#### SOURCE EXTRACT:
-*-
INTRO TO PYTHON - DATACAMP
INTRO TO PYTHON - DATACAMP
-------------------------[17/2/24]--------------------------
= using + with strings prints them together!!!! >'ab' + 'cd' gives 'abcd'
3. PYTHON LISTS:-
Lists give name and convenience to a collection of values (elements)
> listName = [a, b, c]
4. SUBSETTING LISTS:-
Index = indexes start from 0 for elements in a list
> listName[0] for example to access the first element of a list
> negative numbering accesses the list from last to first
> listName[-1] and listName[7] is same for a 7 element list
5. MANIPULATING LISTS:-
> listName[0] = AA # replaces prev first element with AA
> listName[0:2] = ["Random", 111] (changes a range of elements)
Adding lists adds them together like strings
-------------------------[18/2/24]--------------------------
9. PACKAGES:-
> To add package to script, use import PACKAGE NAME
> E.g. numpy.array([1 2 3]) for array creation in NumPy
> Thus NumPy arrays are objects too, with different methods
> Adding numpy arrays do not result in "string addition" like for lists
> It adds the corresponding values (element-wise sum) only
> EXAMPLE:
arrayVar = np.array(list)
arrayVar > 23 is a boolean condition that checks if every element is
greater than 23 (returns True or False in the array)
! BUT using arrayVar[arrayVar > 23] gives only the elements in the array
that are greater than 23
>> Type coercion - when elements of a NumPy array are changed into a single
type because array element types cannot be different
- DATA VISUALIZATION:
> helps explore data better and extract insights
> plt.scatter() - plot points aren't connected using a line [instead of .plot]
> plt.xscale('log') - turns the x scale into logarthmic values
2. HISTOGRAM:-
Histograms are useful for dataset exploration and getting an idea about the
distribution
> dividing chunks of scale in histograms are called bins
> the number of data in bins give height to the bar in a histogram
3. CUSTOMIZATION:-
Data visualization has,
- many type of plots
- different colors, shapes, labels, axes, etc.
To label axes,
> plt.xlabel('x-axis') > plt.ylabel('y-label')
> For title, plt.title('Title of Graph')
> plt.grid(True) makes gridlines visible
Ticks function,
> plt.yticks([0,2,4,6,8,10]) - adjusts the graph to start from 0 to 10
To label the ticks, add a 2D array. E.g.
-*-
#### INSTRUCTION A:
Output the records line for line, beginning at their first line and stopping after the line that contains "Adoption locale".
The Python notes and the records that follow them come from unrelated sources.
-*-
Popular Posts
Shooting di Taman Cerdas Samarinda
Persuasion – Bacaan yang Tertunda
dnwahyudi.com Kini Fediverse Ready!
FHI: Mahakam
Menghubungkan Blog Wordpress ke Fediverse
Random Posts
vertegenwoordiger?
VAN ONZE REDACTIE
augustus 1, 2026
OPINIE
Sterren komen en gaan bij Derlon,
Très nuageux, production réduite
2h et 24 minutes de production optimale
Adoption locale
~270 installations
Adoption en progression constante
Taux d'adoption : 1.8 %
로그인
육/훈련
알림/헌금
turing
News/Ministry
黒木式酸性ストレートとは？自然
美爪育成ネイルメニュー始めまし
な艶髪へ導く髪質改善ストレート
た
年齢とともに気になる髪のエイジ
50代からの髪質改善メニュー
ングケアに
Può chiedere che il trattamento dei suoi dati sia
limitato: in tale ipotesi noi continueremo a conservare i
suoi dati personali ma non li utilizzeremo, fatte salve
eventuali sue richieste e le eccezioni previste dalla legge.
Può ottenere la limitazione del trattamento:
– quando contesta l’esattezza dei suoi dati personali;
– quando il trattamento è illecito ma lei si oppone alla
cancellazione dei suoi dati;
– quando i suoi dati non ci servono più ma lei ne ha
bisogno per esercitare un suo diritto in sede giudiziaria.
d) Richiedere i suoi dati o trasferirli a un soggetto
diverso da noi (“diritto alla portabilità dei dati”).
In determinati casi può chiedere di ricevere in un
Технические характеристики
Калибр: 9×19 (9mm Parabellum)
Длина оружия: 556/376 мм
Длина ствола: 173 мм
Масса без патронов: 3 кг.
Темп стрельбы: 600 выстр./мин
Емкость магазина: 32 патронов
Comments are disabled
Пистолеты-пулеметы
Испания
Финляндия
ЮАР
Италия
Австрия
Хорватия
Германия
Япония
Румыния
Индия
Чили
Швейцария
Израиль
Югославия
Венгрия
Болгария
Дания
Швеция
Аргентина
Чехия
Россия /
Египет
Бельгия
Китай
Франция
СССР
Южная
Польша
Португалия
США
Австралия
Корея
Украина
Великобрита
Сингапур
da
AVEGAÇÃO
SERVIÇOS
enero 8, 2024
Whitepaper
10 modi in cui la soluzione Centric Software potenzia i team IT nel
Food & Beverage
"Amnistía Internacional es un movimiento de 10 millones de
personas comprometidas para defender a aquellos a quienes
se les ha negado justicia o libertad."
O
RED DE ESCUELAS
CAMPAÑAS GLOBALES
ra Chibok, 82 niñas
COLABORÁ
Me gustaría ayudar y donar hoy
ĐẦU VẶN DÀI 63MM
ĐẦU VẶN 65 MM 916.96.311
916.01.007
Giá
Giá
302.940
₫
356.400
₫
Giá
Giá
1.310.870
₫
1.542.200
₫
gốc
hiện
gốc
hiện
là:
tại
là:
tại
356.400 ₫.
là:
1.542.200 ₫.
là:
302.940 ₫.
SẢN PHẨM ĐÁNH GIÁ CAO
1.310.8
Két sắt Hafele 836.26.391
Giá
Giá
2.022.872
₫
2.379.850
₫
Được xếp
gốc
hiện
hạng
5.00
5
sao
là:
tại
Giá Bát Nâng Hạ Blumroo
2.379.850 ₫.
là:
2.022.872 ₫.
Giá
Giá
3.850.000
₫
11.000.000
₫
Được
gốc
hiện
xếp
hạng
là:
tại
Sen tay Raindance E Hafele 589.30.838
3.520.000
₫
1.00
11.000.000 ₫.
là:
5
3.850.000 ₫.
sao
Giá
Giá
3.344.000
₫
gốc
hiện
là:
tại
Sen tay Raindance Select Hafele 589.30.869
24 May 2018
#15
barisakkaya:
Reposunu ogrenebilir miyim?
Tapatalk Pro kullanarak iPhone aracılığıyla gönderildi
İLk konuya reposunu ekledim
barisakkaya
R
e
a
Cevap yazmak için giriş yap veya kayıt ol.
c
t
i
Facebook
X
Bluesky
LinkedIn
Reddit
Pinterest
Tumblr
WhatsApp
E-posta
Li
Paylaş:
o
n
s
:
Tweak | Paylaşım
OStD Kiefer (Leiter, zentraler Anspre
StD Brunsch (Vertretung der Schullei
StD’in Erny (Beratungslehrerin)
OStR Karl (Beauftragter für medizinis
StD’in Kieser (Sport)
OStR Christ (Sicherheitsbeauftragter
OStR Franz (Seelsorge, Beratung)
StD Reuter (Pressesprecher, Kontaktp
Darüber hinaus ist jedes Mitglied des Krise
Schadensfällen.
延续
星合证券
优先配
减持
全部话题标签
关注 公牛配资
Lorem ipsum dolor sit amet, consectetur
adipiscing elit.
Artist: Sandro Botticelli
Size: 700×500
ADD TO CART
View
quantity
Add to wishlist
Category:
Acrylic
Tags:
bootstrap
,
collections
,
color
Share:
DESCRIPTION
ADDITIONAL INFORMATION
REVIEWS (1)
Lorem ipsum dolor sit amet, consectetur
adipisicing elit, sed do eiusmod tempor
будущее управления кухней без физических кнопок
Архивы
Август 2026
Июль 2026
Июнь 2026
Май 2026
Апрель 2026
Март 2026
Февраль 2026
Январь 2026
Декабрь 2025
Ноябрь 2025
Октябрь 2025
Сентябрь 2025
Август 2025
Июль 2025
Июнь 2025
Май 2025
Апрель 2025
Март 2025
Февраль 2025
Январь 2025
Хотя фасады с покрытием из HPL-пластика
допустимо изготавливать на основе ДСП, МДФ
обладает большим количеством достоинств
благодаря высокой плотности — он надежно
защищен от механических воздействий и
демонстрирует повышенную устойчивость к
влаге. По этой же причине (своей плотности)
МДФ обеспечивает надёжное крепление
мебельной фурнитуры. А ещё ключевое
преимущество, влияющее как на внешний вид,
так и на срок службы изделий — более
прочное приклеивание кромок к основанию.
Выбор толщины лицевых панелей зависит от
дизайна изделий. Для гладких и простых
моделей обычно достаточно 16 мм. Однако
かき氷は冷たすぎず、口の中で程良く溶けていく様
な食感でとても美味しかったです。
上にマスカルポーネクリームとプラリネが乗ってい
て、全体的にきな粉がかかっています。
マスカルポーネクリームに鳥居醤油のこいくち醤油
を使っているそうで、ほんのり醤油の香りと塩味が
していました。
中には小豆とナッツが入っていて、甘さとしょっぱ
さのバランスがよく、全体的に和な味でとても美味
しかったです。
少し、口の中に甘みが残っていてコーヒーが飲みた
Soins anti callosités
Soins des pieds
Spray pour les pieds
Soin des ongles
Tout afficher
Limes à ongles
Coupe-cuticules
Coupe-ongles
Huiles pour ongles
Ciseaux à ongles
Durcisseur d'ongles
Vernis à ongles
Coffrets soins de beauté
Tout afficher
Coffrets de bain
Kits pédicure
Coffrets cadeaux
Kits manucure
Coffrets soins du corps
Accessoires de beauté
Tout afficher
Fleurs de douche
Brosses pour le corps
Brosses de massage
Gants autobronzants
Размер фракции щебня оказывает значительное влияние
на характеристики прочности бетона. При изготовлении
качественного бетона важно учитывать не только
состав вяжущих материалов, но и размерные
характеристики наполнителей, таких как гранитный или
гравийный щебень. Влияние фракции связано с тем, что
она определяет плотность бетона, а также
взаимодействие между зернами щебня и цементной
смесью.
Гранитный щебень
-*-
#### INSTRUCTION B:
Return the passage of the Python notes verbatim, beginning at the words "Adding lists adds" and stopping after the words "in the array)".

#### EXERCISE ANSWER A:
Popular Posts
Shooting di Taman Cerdas Samarinda
Persuasion – Bacaan yang Tertunda
dnwahyudi.com Kini Fediverse Ready!
FHI: Mahakam
Menghubungkan Blog Wordpress ke Fediverse
Random Posts
vertegenwoordiger?
VAN ONZE REDACTIE
augustus 1, 2026
OPINIE
Sterren komen en gaan bij Derlon,
Très nuageux, production réduite
2h et 24 minutes de production optimale
Adoption locale

#### EXERCISE ANSWER B:
Adding lists adds them together like strings
-------------------------[18/2/24]--------------------------
9. PACKAGES:-
> To add package to script, use import PACKAGE NAME
> E.g. numpy.array([1 2 3]) for array creation in NumPy
> Thus NumPy arrays are objects too, with different methods
> Adding numpy arrays do not result in "string addition" like for lists
> It adds the corresponding values (element-wise sum) only
> EXAMPLE:
arrayVar = np.array(list)
arrayVar > 23 is a boolean condition that checks if every element is
greater than 23 (returns True or False in the array)